For reference, see section 7.2 of "Arm C Language Extensions for SVE - Version 00bet4"

Diff Detail

Event Timeline

fpetrogalli created this revision.Jun 18 2020, 8:22 PM
Herald added projects: Restricted Project, Restricted Project. · View Herald Transcript
sdesmalen added inline comments.Jun 19 2020, 2:01 AM
clang/include/clang/Basic/arm_sve.td
494

The types for these intrinsics are always svfloat32_t and svbfloat16_t, which given their semantics is unlikely to ever be extended to other types, so it's easier to make the LLVM IR non-overloaded (i.e. hardcoding llvm_nxv4f32_ty and llvm_nxv8bf16_ty) and using the IsOverloadNone flag for these builtins. Then you can express this builtin as:

def SVBFDOT: SInst<"svbfdot[_{0}]",  "MMdd", "b", MergeNone, "aarch64_sve_bfdot">;

and drop the need for the $ modifier.

498

Similar to the suggestion above to use "MMdd" for SVBFDOT, this could use "MMda" and you don't need the ~ modifier.

nit: add whitespace above this line.
nit: the rest of this file tries to align the columns, that makes this file a bit easier to read.

1032

nit: redundant comment (same for above)

clang/test/CodeGen/aarch64-sve-intrinsics/acle_sve_bfdot.c
27

Testing the edge cases 0 and 3 should be sufficient. (same for all other cases in this patch)

llvm/include/llvm/IR/IntrinsicsAArch64.td
1343

nit: SVE_bfloat is not very descriptive, maybe use SVE_4Vec_BF16 and SVE_4Vec_BF16_Indexed?

1811

nit: use fcvtbf instead of cvt => int_aarch64_sve_fcvtbf_bf16f32 ?

fpetrogalli marked 7 inline comments as done.

Thank you for the review @sdesmalen!

Francesco

llvm/include/llvm/IR/IntrinsicsAArch64.td
1811

Renamed to int_aarch64_sve_fcvt_bf16f32 and int_aarch64_sve_fcvtnt_bf16f32 respectively, because I think it wouldn't make sense to add the bf suffix to the cvtnt version of the intrinsic.

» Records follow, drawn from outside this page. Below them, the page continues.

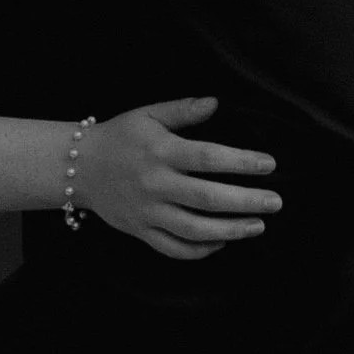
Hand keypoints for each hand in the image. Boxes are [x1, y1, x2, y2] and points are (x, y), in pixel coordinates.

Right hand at [73, 96, 279, 259]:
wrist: (77, 167)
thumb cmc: (119, 136)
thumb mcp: (148, 114)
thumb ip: (183, 110)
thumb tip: (216, 103)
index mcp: (160, 151)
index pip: (208, 158)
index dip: (242, 162)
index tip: (269, 165)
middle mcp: (155, 184)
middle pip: (208, 198)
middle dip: (246, 201)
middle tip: (275, 202)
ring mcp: (148, 212)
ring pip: (195, 229)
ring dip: (231, 230)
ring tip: (258, 225)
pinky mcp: (141, 232)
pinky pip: (175, 248)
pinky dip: (201, 250)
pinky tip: (222, 241)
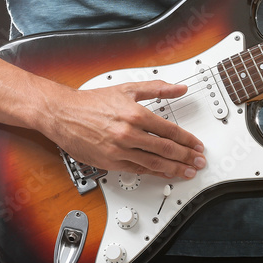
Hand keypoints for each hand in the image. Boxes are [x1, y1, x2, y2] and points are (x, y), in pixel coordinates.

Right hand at [38, 80, 206, 179]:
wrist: (63, 113)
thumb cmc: (92, 102)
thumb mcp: (127, 89)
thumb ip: (157, 89)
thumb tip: (179, 87)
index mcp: (135, 114)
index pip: (170, 130)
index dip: (187, 140)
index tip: (197, 145)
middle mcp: (128, 133)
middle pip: (166, 149)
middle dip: (186, 157)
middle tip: (199, 161)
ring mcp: (119, 150)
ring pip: (154, 163)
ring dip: (175, 169)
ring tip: (188, 172)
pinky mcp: (110, 162)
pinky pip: (138, 170)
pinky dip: (154, 173)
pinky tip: (165, 174)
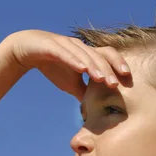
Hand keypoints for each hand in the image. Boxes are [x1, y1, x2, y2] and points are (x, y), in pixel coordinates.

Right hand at [2, 30, 130, 99]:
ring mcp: (67, 44)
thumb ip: (85, 93)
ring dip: (94, 67)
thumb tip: (97, 110)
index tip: (128, 80)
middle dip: (109, 70)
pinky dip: (75, 60)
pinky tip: (82, 69)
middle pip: (99, 55)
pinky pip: (66, 53)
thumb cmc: (53, 66)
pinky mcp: (53, 46)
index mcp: (87, 54)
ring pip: (84, 55)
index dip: (118, 65)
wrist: (27, 52)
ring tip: (101, 79)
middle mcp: (80, 47)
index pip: (107, 57)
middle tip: (115, 85)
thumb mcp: (71, 84)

sdesmalen accepted this revision.Jun 22 2020, 12:35 AM

LGTM

llvm/include/llvm/IR/IntrinsicsAArch64.td
1811

I meant to write int_aarch64_sve_bfcvt_bf16f32. This seems consistent with all other intrinsics (fcvt, fcvtzu, scvtf, etc.) that use the name of the instruction directly in the name of the intrinsic.

This revision is now accepted and ready to land.Jun 22 2020, 12:35 AM
sdesmalen added inline comments.Jun 22 2020, 12:36 AM
llvm/include/llvm/IR/IntrinsicsAArch64.td
1345

nit: keep this on one line.

Formatting changes. NFC.

This revision was automatically updated to reflect the committed changes.